Known for luxury, Cadillac was started with humble beginnings as a single-cylinder car selling for around $750 in 1903. Creator Henry Leland, formerly associated with Henry Ford and a builder of Oldsmobile engines, had convinced two of Ford’s financial backers to continue in business and reform the Henry Ford Motor Company. On August 22, 1902, the company reformed as the Cadillac Automobile Company. By 1906, a 30hp 4-cylinder car with separate cylinders and copper water jackets was produced. The success of Cadillac did not go unnoticed, and was quickly purchased by General Motors in 1909 by W.C. Durant. Cadillac has become General Motor’s “prestige division” with the production of large luxury vehicles as well as institutional vehicles such as limousines, ambulances and hearses.

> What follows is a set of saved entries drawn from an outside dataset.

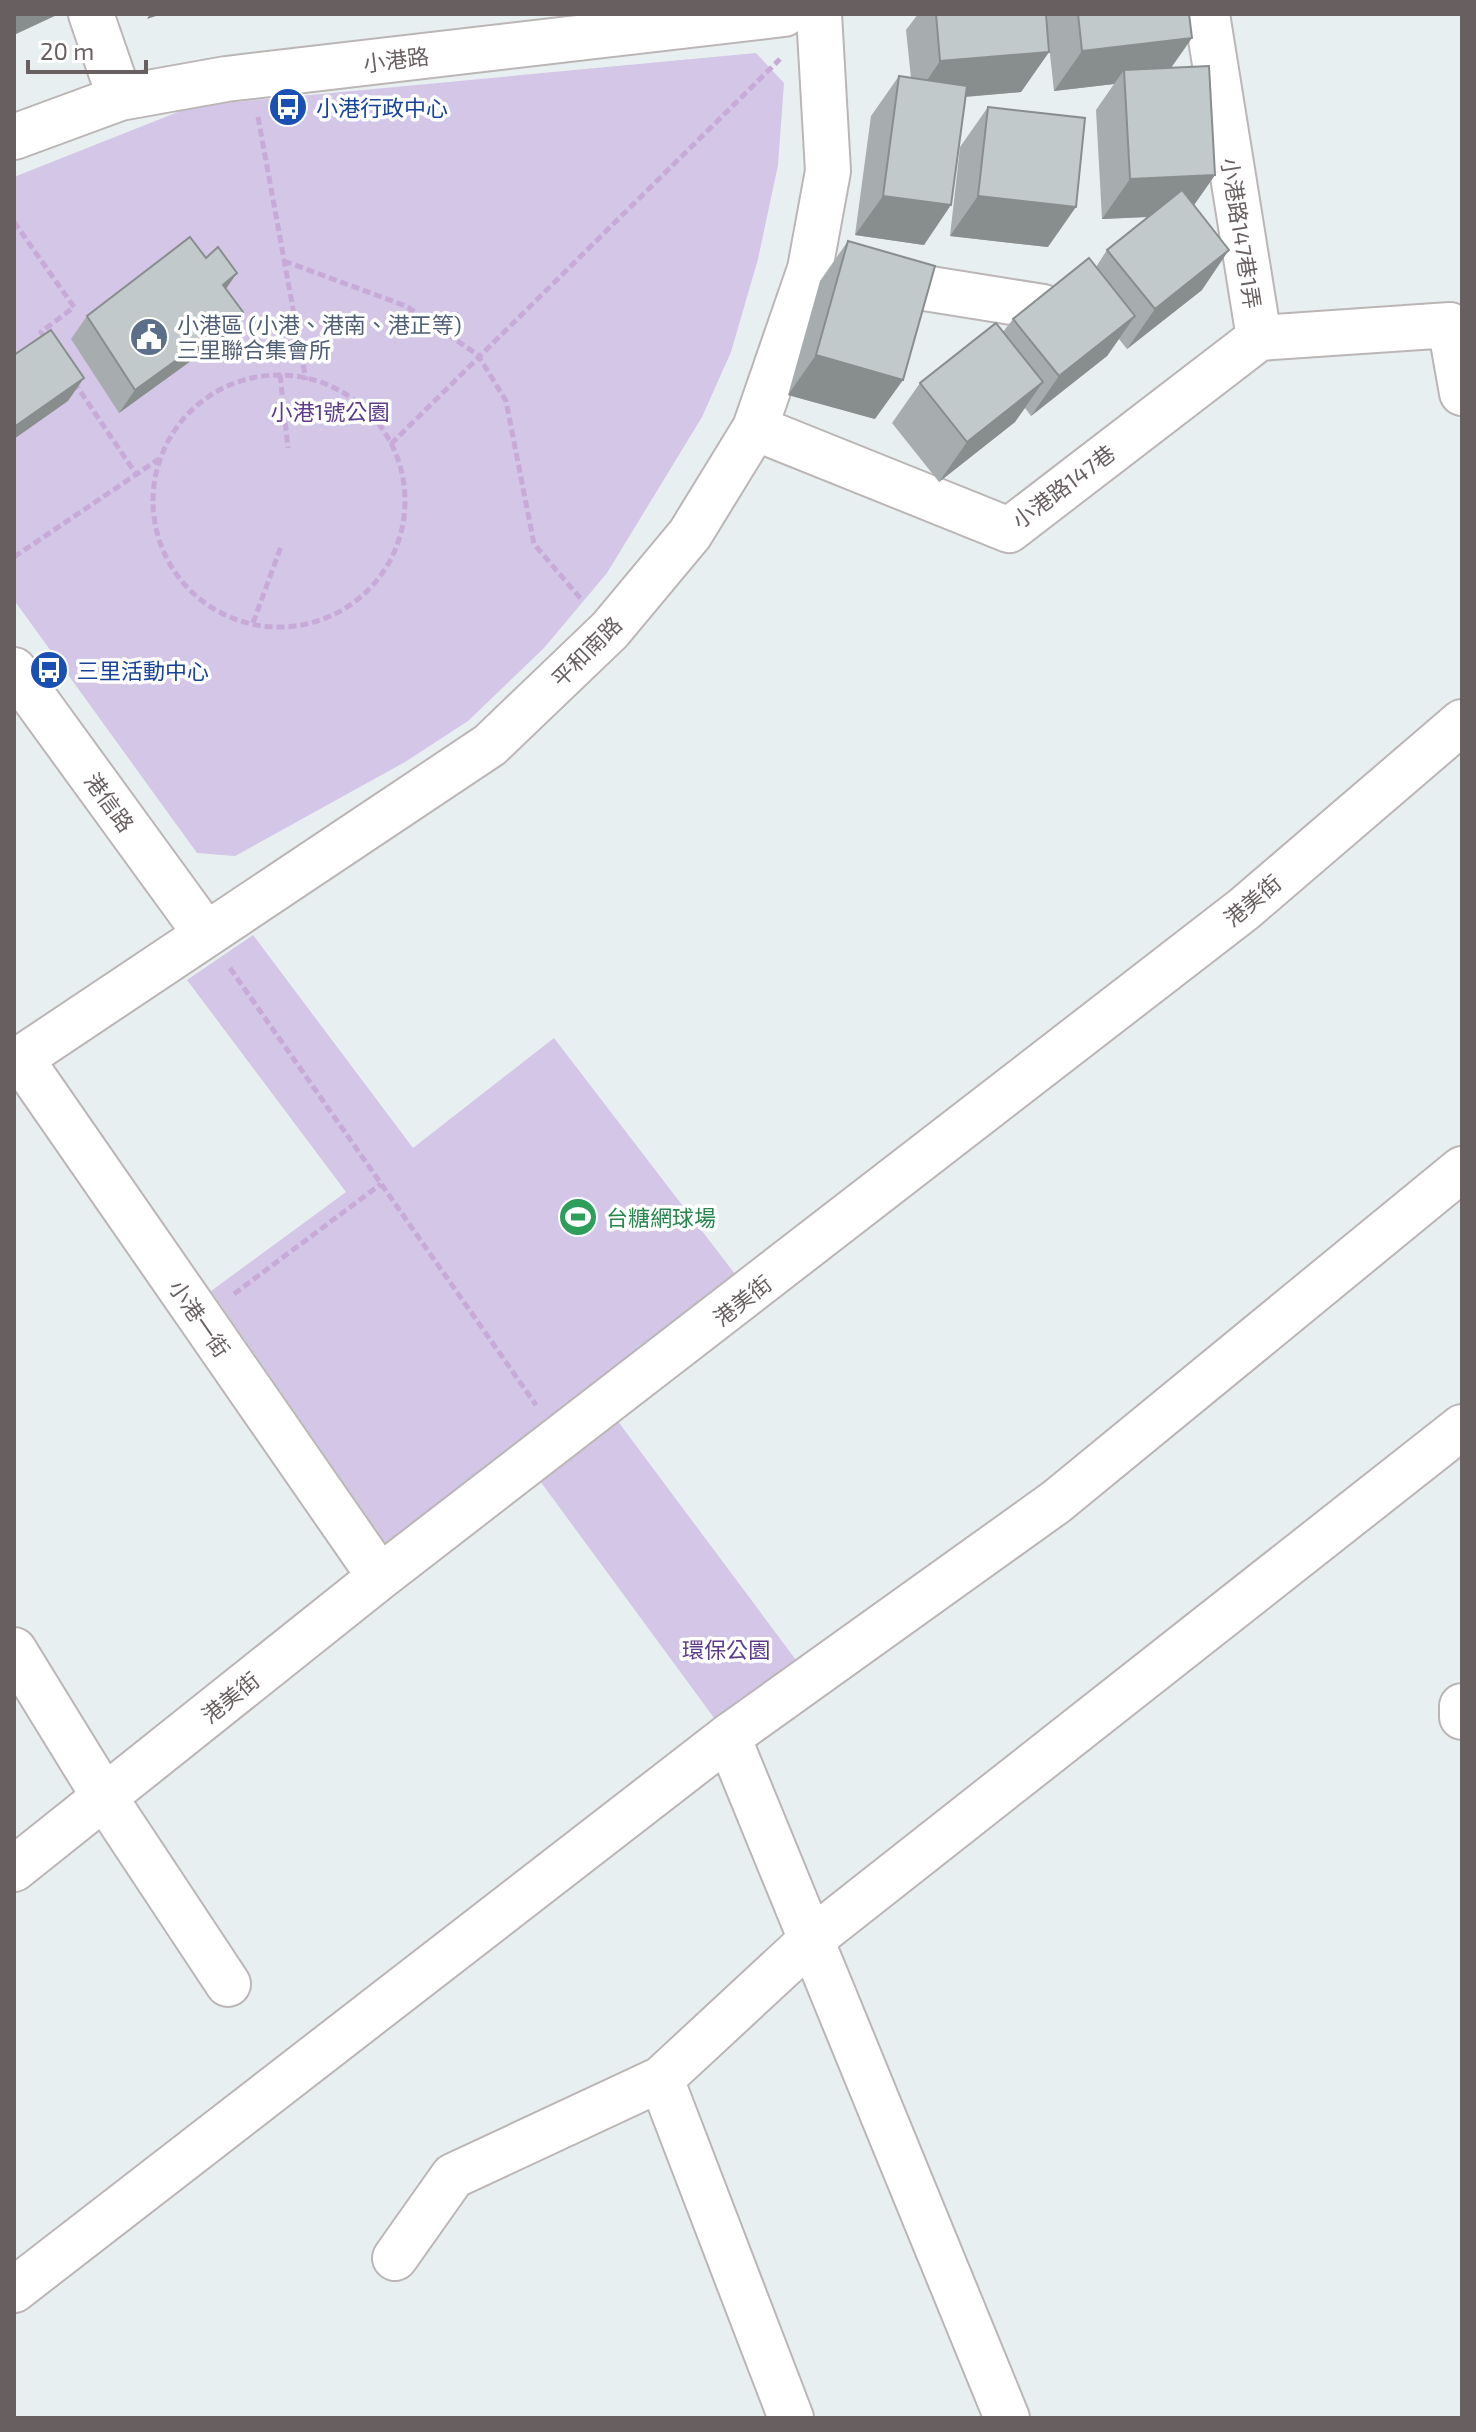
<svg xmlns="http://www.w3.org/2000/svg" width="1476" height="2432" viewBox="0 0 1476 2432" font-family="'Exo 2','Noto Sans TC',sans-serif">
<style>
.green{fill:#d3c6e7}
.lines{fill:none;stroke-linecap:round;stroke-linejoin:round}
.minor-casing{stroke:#bcb5b5;stroke-width:48}
.path{stroke:#c8aad8;stroke-width:5;stroke-dasharray:8 4;stroke-linecap:butt}
.minor{stroke:#fff;stroke-width:44}
.wall{fill:#a7adae}
.shaded-wall{fill:#888d8d}
.building{fill:#c2c9ca;stroke:#888d8d;stroke-width:2}
.labels{text-anchor:middle;dominant-baseline:central;stroke-width:7;stroke-linejoin:round;paint-order:stroke}
.street-label{font-size:22px;fill:#685f60;stroke:#fff}
.transit-label{font-size:22px;fill:#164399;stroke:#fff;text-anchor:start}
.service-label{font-size:22px;fill:#4e5e75;stroke:#fff;text-anchor:start}
.park-label{font-size:22px;fill:#5d3b8b;stroke:#fff}
.leisure-label{font-size:22px;fill:#27864d;stroke:#fff;text-anchor:start}
</style>
<rect width="100%" height="100%" fill="#e8eff1"/>
<!-- green -->
<path class="green" d="M 756,53 L 784,83 L 778,165 L 758,259 L 731,352 L 702,417 L 607,573 L 544,648 L 468,721 L 405,762 L 235,856 L 197,853 L 14,600 L 14,177 L 193,106 Z
M 253,935 L 413,1148 L 554,1038 L 745,1287 L 599,1396 L 799,1664 L 720,1726 L 518,1451 L 391,1551 L 211,1291 L 346,1192 L 187,980 Z"/>
<g class="lines">
<!-- minor casing -->
<g class="minor-casing">
<path id="minor" d="M 91,14 L 120,98
M 1207,14 L 1259,338
M 14,137 L 120,98 L 226,79 L 784,14
M 868,279 L 1043,307
M 1259,338 L 1450,325 L 1462,393
M 755,428 L 1009,530 L 1259,338
M 14,670 L 206,934
M 21,1059 L 380,1577
M 14,1063 L 490,745 L 610,630 L 690,534 L 755,428 L 810,269 L 828,171 L 819,14
M 14,1650 L 105,1798 L 228,1984
M 1462,1706 L 1462,1717
M 728,1737 L 1007,2418
M 14,1869 L 380,1577 L 1244,909 L 1462,722
M 395,2258 L 453,2176 L 661,2079
M 14,2290 L 728,1737 L 1056,1502 L 1462,1169
M 791,2418 L 661,2079 L 812,1939 L 1462,1427"/>
</g>
<!-- path -->
<path class="path" d="M 258,117 L 306,380
M 14,222 L 74,307 L 41,332 L 46,340
M 284,261 L 406,306 L 478,355 L 506,401 L 534,544 L 581,599
M 280,375 L 288,448
M153 501a126 126 0 1 1 252 0a126 126 0 1 1-252 0Z
M 74,382 L 136,474
M 391,444 L 780,59
M 14,557 L 159,459
M 253,623 L 282,544
M 230,968 L 536,1405
M 234,1294 L 381,1184"/>
<!-- minor -->
<use href="#minor" class="minor"/>
</g>
<!-- wall -->
<path class="wall" d="M 918,14 L 1046,14 L 1049,52 L 1021,92 L 966,97 L 924,245 L 855,235 L 871,116 L 899,76 L 911,78 L 906,30 Z
M 1049,14 L 1189,14 L 1171,68 L 1215,175 L 1194,205 L 1202,290 L 1127,349 L 1119,339 L 1107,356 L 1031,416 L 1025,408 L 1015,422 L 939,482 L 892,423 L 920,383 L 1003,332 L 1013,319 L 1096,267 L 1107,250 L 1149,217 L 1102,219 L 1096,110 L 1114,84 L 1054,91 L 1046,18 Z
M 988,107 L 1048,247 L 950,236 L 960,147 Z
M 848,241 L 875,419 L 788,395 L 820,281 Z
M 226,289 L 228,334 L 119,413 L 71,339 L 87,316 Z"/>
<!-- shaded-wall -->
<path class="shaded-wall" d="M 14,14 L 59,14 L 14,35 Z
M 150,14 L 162,14 L 147,19 Z
M 1192,38 L 1164,78 L 1124,70 L 1114,84 L 1054,91 L 1082,51 Z
M 1049,52 L 1021,92 L 913,101 L 940,61 Z
M 1215,175 L 1187,215 L 1102,219 L 1130,179 Z
M 883,196 L 951,205 L 924,245 L 855,235 Z
M 978,196 L 1076,207 L 1048,247 L 950,236 Z
M 1229,250 L 1202,290 L 1127,349 L 1155,309 Z
M 237,273 L 221,296 L 223,285 Z
M 243,312 L 228,334 L 119,413 L 135,390 Z
M 1135,316 L 1107,356 L 1031,416 L 1059,376 Z
M 816,355 L 903,380 L 875,419 L 788,395 Z
M 84,378 L 68,401 L 14,439 L 14,427 Z
M 1043,382 L 1015,422 L 939,482 L 967,442 Z"/>
<!-- building -->
<path class="building" d="M 936,14 L 1046,14 L 1049,52 L 940,61 Z
M 1078,14 L 1189,14 L 1192,38 L 1082,51 Z
M 1209,66 L 1215,175 L 1130,179 L 1124,70 Z
M 899,76 L 967,86 L 951,205 L 883,196 Z
M 988,107 L 1085,118 L 1076,207 L 978,196 Z
M 1182,190 L 1229,250 L 1155,309 L 1107,250 Z
M 190,237 L 206,258 L 218,247 L 237,273 L 223,285 L 243,312 L 135,390 L 87,316 Z
M 848,241 L 935,266 L 903,380 L 816,355 Z
M 1089,258 L 1135,316 L 1059,376 L 1013,319 Z
M 996,323 L 1043,382 L 967,442 L 920,383 Z
M 51,330 L 84,378 L 14,427 L 14,355 Z"/>
<!-- icons -->
<defs>
<g id="bus-disc" transform="scale(2)"><circle r="9.5" fill="#1a4fb4" stroke="#fff"/><path d="M-5-6H5V4H4V6H2V4H-2V6H-4V4H-5ZM-3.5-4V0h7V-4ZM-3.5 1.2v1.5H-2V1.2ZM2 1.2v1.5H3.5V1.2Z" fill="#fff"/></g>
<g id="civic-disc" transform="scale(2)"><circle r="9.5" fill="#5c6f8a" stroke="#fff"/><path d="M-.6-6.5H3V-4.5H.6V-3L4-1V1h2V6H-6V1h2V-1L-.6-3ZM-1.2 2.5V6h2.4V2.5Z" fill="#fff"/></g>
<g id="stadium-disc" transform="scale(2)"><circle r="9.5" fill="#2e9e5b" stroke="#fff"/><path d="M0-5a6.5 5 0 1 0 0 10a6.5 5 0 1 0 0-10ZM-3.5-1.8h7v3.6h-7Z" fill="#fff"/></g>
</defs>
<g fill-rule="evenodd">
<use href="#bus-disc" x="288" y="107"/>
<use href="#civic-disc" x="149" y="337"/>
<use href="#bus-disc" x="49" y="670"/>
<use href="#stadium-disc" x="578" y="1217"/>
</g>
<g class="labels">
<!-- street labels -->
<g class="street-label">
<text transform="translate(396 59) rotate(-7)">小港路</text>
<text transform="translate(1242 233) rotate(81)">小港路147巷1弄</text>
<text transform="translate(1063 486) rotate(-37)">小港路147巷</text>
<text transform="translate(586 651) rotate(-45)">平和南路</text>
<text transform="translate(110 802) rotate(54)">港信路</text>
<text transform="translate(1252 900) rotate(-40)">港美街</text>
<text transform="translate(742 1300) rotate(-38)">港美街</text>
<text transform="translate(200 1318) rotate(55)">小港一街</text>
<text transform="translate(230 1697) rotate(-39)">港美街</text>
</g>
<!-- transit labels -->
<g class="transit-label">
<text x="316" y="107">小港行政中心</text>
<text x="77" y="670">三里活動中心</text>
</g>
<!-- service labels -->
<g class="service-label">
<text x="177" y="324">小港區 (小港、港南、港正等)<tspan x="177" dy="25">三里聯合集會所</tspan></text>
</g>
<!-- park labels -->
<g class="park-label">
<text x="330" y="411">小港1號公園</text>
<text x="726" y="1649">環保公園</text>
</g>
<!-- leisure labels -->
<g class="leisure-label">
<text x="606" y="1217">台糖網球場</text>
</g>
</g>
<!-- border -->
<rect width="1476" height="2432" fill="none" stroke="#685f60" stroke-width="32"/>
<!-- scale -->
<path d="M28 60v12h118v-12" fill="none" stroke="#685f60" stroke-width="4"/>
<text x="40" y="60" font-size="24" fill="#685f60" stroke="#ffffff" stroke-width="6" paint-order="stroke">20 m</text>
</svg>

Throughout the early years, the mark of Cadillac’s success came with the first left-hand drive Cadillac of 1915 which was the company’s first V8. It had a 5.1 liter engine and sold for $2,700. Within the first year of production 13,000 were sold and they became widely used by the US Army in World War I. By 1927, Cadillac was selling up to 47,000 vehicles and introduced the La Salle. The La Salle, which remained in production until 1940, was designed by renowned automobile stylist Harley Earl whom Cadillac had hired in 1926. By 1929, the synchromesh gearbox made its debut and by 1930 the V-16 was produced with a wheelbase of 12 feet 4 inches and a price tag ranging from $6,000 to $9,000. The 7.4 liter V-16 was joined in 1931 by the 6 liter V-12 but both were soon dropped in favor of the side-valve short stroke 16 cylinder models in 1940.

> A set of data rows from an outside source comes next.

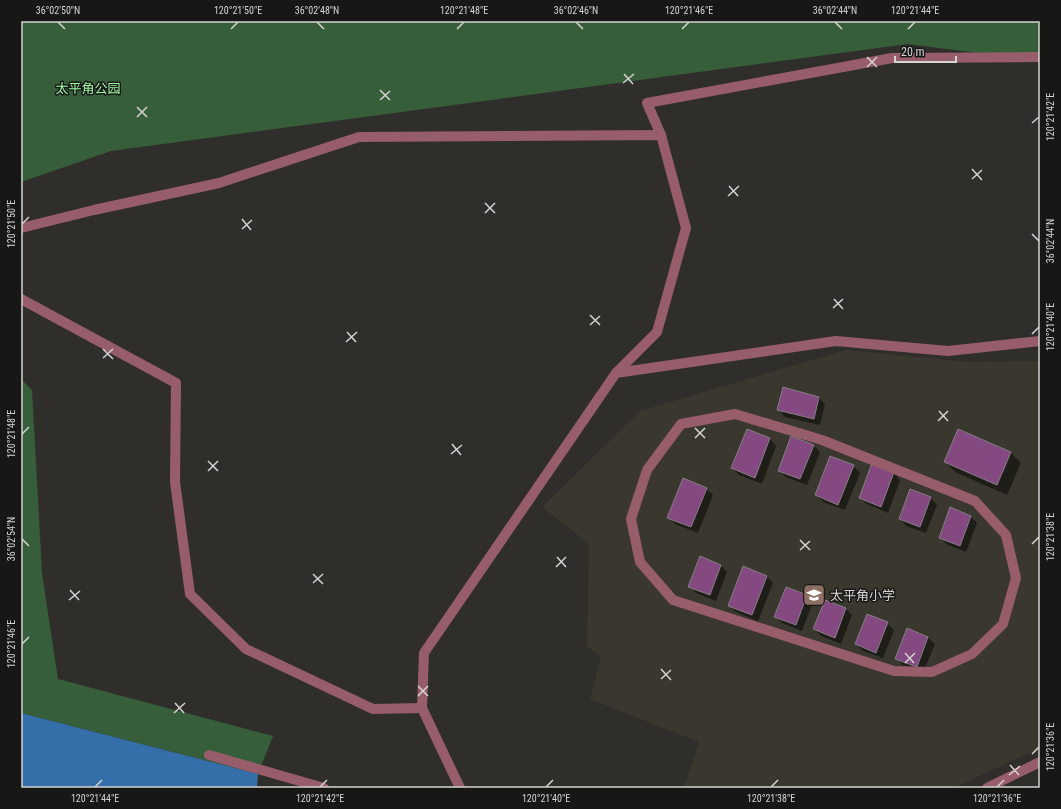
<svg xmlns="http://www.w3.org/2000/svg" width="1061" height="809" viewBox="0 0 1061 809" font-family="'Roboto Condensed','Noto Sans SC',sans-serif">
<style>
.built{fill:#3a372e}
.green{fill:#375e3a}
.water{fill:#346faa}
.shadow{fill:#0007}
.building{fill:#844981;stroke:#827f82}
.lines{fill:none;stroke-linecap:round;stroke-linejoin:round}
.minor{stroke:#975d6a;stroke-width:10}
.ticks{fill:none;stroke:#d5d4d2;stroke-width:1.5}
.labels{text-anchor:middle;stroke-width:3;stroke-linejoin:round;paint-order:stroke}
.park-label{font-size:13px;fill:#9ff7a4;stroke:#171715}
.poi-label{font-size:13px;fill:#d5d4d2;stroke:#171715;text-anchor:start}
.neatline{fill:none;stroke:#d5d4d2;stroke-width:1.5}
.ticks-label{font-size:10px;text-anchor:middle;fill:#d5d4d2}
</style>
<rect width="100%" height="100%" fill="#302e2b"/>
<polygon class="built" points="846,350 967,362 1040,361 1040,748 953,788 684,788 699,742 590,699 601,657 587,646 589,544 542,507 640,411"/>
<g class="green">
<polygon points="21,21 1040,21 1040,61 908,44 111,151 21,182"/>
<polygon points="21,379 32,390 42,573 58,679 273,736 258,774 21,713"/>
</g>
<polygon class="water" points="21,713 258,774 257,788 21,788"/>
<g class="shadow">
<polygon points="819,398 825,404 820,425 785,417 779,410"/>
<polygon points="747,430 770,439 776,446 762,484 739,475 732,468"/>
<polygon points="959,430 1011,453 1021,463 1007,495 955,472 945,462"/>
<polygon points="813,445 820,452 807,485 786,477 779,471"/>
<polygon points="853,466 860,473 845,510 823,502 816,495"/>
<polygon points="894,473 900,480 888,513 867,504 860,498"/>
<polygon points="706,489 713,495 698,533 675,524 669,518"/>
<polygon points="911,490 931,498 937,505 926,533 906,526 900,519"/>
<polygon points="971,517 977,523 966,552 946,544 940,537"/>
<polygon points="721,566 727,572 716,601 696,593 689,586"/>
<polygon points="767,576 773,583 758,621 736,612 729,606"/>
<polygon points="807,596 813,602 802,631 782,623 775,616"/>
<polygon points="846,609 852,615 841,644 821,636 814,629"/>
<polygon points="887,623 894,630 883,658 863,651 856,644"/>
<polygon points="907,630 928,638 935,644 923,673 903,665 896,658"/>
</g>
<g class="building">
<polygon points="783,387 819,397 814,419 777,410"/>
<polygon points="747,429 770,438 755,478 731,468"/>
<polygon points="958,429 1011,452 997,485 944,462"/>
<polygon points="791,436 814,445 800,479 778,471"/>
<polygon points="830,456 854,465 838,505 815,495"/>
<polygon points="872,463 894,472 881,507 859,498"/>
<polygon points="683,478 707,488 691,527 667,518"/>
<polygon points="910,489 931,497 920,527 899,519"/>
<polygon points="950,507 971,516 960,546 939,538"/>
<polygon points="700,556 721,565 710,595 688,587"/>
<polygon points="743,566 767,576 752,615 728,606"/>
<polygon points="786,587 807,595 796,625 774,617"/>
<polygon points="825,600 846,608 835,638 813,629"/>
<polygon points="867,614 888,622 876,653 855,644"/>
<polygon points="907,628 928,637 917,667 895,659"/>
</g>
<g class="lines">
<g class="minor">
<polyline points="661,135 647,103 892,58 1040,57"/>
<polyline points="21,228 94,210 219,183 359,137 661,135 686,228 657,332 616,373 424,653 422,708 460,788"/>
<polyline points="21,299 176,383 175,482 190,594 246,649 373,709 422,708"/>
<polyline points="616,373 836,341 948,351 1040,341"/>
<polygon points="735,414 822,440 975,501 1006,535 1016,578 1003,624 972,654 932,672 894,671 673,600 640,562 631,519 647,470 681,424"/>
<polyline points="209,755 324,788"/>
<polyline points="987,788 1040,762"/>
</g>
</g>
<path class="ticks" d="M58 22 65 29M317 22 324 29M576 22 583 29M835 22 842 29M231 29 238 22M457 29 464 22M682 29 689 22M908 29 915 22M867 57 877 67M867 67 877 57M624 74 633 84M623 83 634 74M380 90 390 100M380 100 390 91M137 107 147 117M137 117 147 107M1032 123 1039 117M972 169 982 180M972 179 982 170M729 186 738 196M728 196 739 186M485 203 495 213M485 213 495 203M242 219 251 230M22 224 29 217M242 229 252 220M1032 234 1039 241M834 299 843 309M833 308 843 299M590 315 600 325M590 325 600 316M347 332 356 342M1032 334 1039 327M346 342 357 332M103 349 113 359M103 358 113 349M939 411 948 421M938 421 948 411M695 428 705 438M22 434 29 427M695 438 705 428M452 444 461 455M451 454 462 445M208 461 218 471M208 471 218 461M22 539 29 546M800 540 810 550M1032 544 1039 537M800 550 810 541M557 557 566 567M556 567 566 557M313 574 323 584M313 583 323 574M70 590 79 600M69 600 80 591M22 644 29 637M905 653 914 663M905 663 915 653M661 669 671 680M661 679 671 670M418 686 428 696M418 696 428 686M175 703 184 713M174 713 185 703M1032 754 1039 747M1010 765 1019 775M1009 775 1020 766M95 787 102 780M320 787 327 780M546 787 553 780M771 787 778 780M997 787 1004 780"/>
<defs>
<g id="school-square" transform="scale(1.15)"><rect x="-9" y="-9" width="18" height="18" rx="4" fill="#8d6e63" stroke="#171715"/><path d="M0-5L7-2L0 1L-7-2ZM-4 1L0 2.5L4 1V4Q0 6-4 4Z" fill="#fff"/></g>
</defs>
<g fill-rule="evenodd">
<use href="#school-square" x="814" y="595"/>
</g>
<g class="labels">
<g class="park-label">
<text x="88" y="93">太平角公园</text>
</g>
<g class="poi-label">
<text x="830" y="600">太平角小学</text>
</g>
</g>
<rect width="1061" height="809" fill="none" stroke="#171715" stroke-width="44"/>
<path d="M895 56v6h61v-6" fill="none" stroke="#d5d4d2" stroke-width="2"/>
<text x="901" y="56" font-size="12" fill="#d5d4d2" stroke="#171715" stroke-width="3" paint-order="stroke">20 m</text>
<rect x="22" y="22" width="1017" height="765" class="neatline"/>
<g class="ticks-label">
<text x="58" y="14">36°02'50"N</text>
<text x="238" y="14">120°21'50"E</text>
<text x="317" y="14">36°02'48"N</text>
<text x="464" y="14">120°21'48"E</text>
<text x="576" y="14">36°02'46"N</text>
<text x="689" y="14">120°21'46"E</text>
<text x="835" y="14">36°02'44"N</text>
<text x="915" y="14">120°21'44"E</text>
<text transform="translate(1050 117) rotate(-90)" y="4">120°21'42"E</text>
<text transform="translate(11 224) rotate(-90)" y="4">120°21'50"E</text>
<text transform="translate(1050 241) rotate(-90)" y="4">36°02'44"N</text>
<text transform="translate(1050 327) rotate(-90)" y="4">120°21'40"E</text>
<text transform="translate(11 434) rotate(-90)" y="4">120°21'48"E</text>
<text transform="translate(1050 537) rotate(-90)" y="4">120°21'38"E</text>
<text transform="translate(11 539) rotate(-90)" y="4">36°02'54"N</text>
<text transform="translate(11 644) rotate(-90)" y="4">120°21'46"E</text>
<text transform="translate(1050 747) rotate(-90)" y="4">120°21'36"E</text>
<text x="95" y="802">120°21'44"E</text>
<text x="320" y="802">120°21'42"E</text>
<text x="546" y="802">120°21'40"E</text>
<text x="771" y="802">120°21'38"E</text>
<text x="997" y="802">120°21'36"E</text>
</g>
</svg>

After World War II, Cadillac soon became the international symbol of wealth and surpassed its competitors. Sales climbed from 66,000 in 1941 to 103,857 in 1950 and to 165,959 by 1964. The ever famous tailfins made their debut in 1948 on the fastback coupe and in 1949 Cadillac adopted overhead valves and over square cylinder dimensions on its 5.4 liter engine. The tailfin craze was carried over on the 1959 Cadillac and is one of the most recognizable on any production automobile. Cadillac’s other distinctive styling attribute, along with Lincoln, was the fashion of four headlights which later became universal in the US.

In the late 1970s through 1980s, Cadillac had to downsize their models, which was not uncommon for automakers with the suffering of sales due to new government mandates on safety, emissions and the fuel crisis. With the new regulations, came the introduction of the Cadillac Seville in 1976 equipped with the first electronic fuel injection system. The engine provided good performance and fuel economy. Also affected were the De Ville and Fleetwood lines along with the Eldorado which were downsized and categorized into the compact-car class where Cadillac began to see a shrinkage in sales. However, today they still compete with high-end luxury cars and have continued to be a success for General Motors.

Cadillac has continually strived for precision engineering and stylish luxury making their vehicles to be ranked among the world’s finest and highly sought after automobiles ever made.